* **Task set**
A. In the diary excerpt, what drink does the diarist have at Wimbledon to steady the diarist's nerve?
B. According to the diary excerpt, why has the diarist always had mixed feelings about the Wimbledon championships? Answer in one to three sentences.
C. Carry on the diary excerpt from the point where it stops, keeping its voice and humor.

* **Exercise text**
To Wimbledon to watch an afternoon’s lawn tennis. When I arrive, I get the most terrible shock: the linesmen and umpires are all dressed like little Steel; every man jack of them sports a blue shirt with a white collar. I down a stiff Pimms to steady my nerve, but even so am obliged to make my excuses and leave before the final set. Besides, I have always had mixed feelings about these championships: year after year I bid for the ball boy contract, only to find that Barnardo’s had undercut me again. The Well-Behaved Orphans were only asked to officiate once, and funnily enough that year both the gentlemen’s and the ladies’ singles were won by unseeded players and I rather cleaned up at Ladbroke’s.

Tuesday

Walking along an obscure corridor at Westminster, I spy the Conservative member for Suffolk South coming towards me. Ever one for a jape, I wait until we have almost drawn level before greeting him with the words “Yo, Yeo!” Would you believe he does not laugh? Some people have no sense of humour.

* **Supplied information**
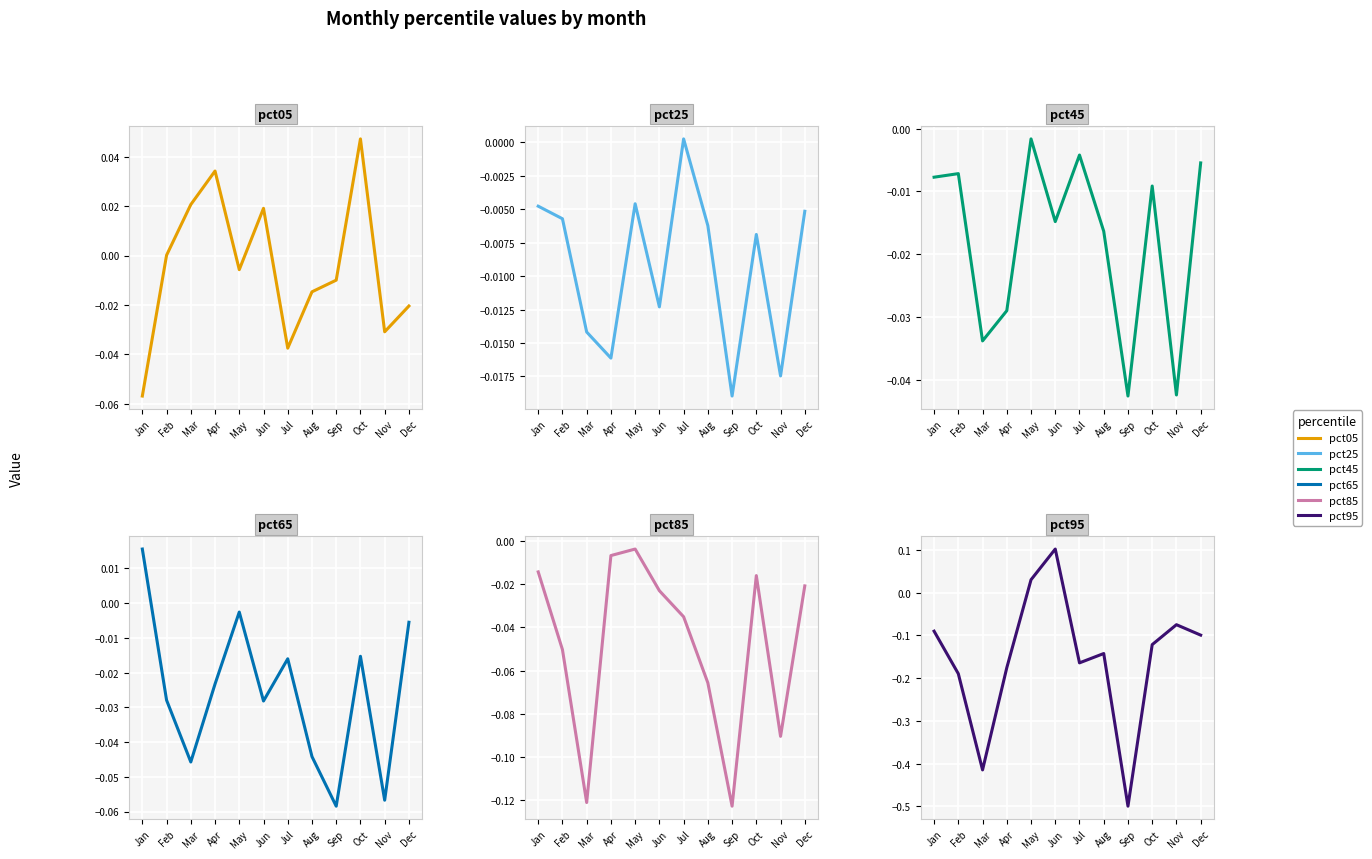

Which category has the lowest value across all series?

Sep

* **Answers provided**
A. A stiff Pimms.

B. Every year the diarist bids for the ball boy contract, only to find that Barnardo's has undercut the bid again. The Well-Behaved Orphans were asked to officiate only once.

C.
Wednesday

The afternoon finds me in Notting Hill, reconnoitring the route of the carnival procession on behalf of the Rutland Morris Men. Passing a rather grand house, I spy a familiar figure with a shining pink face climbing a ladder; he is followed by two speechwriters, a man carrying a clean shirt and another with an inflatable Boris Johnson. Yes, it is the leader of the Conservative and Unionist Party, David Cameron, and he is busily erecting windmills on his roof. To his credit, Cameron has been an enthusiast for wind power since his days at Eton, where he employed two fags to fan him. However, being something of an expert on these matters through my discussions with Malachy Dromgoogle, I cannot help but notice that he is rather overdoing it. I point this out, but the fellow is not to be told and continues to put up more sails. The inevitable happens: the wind gets up, there is a horrible sheering noise and the whole roof takes off with Cameron and his entourage still aboard. I gather they were last seen passing over High Wycombe.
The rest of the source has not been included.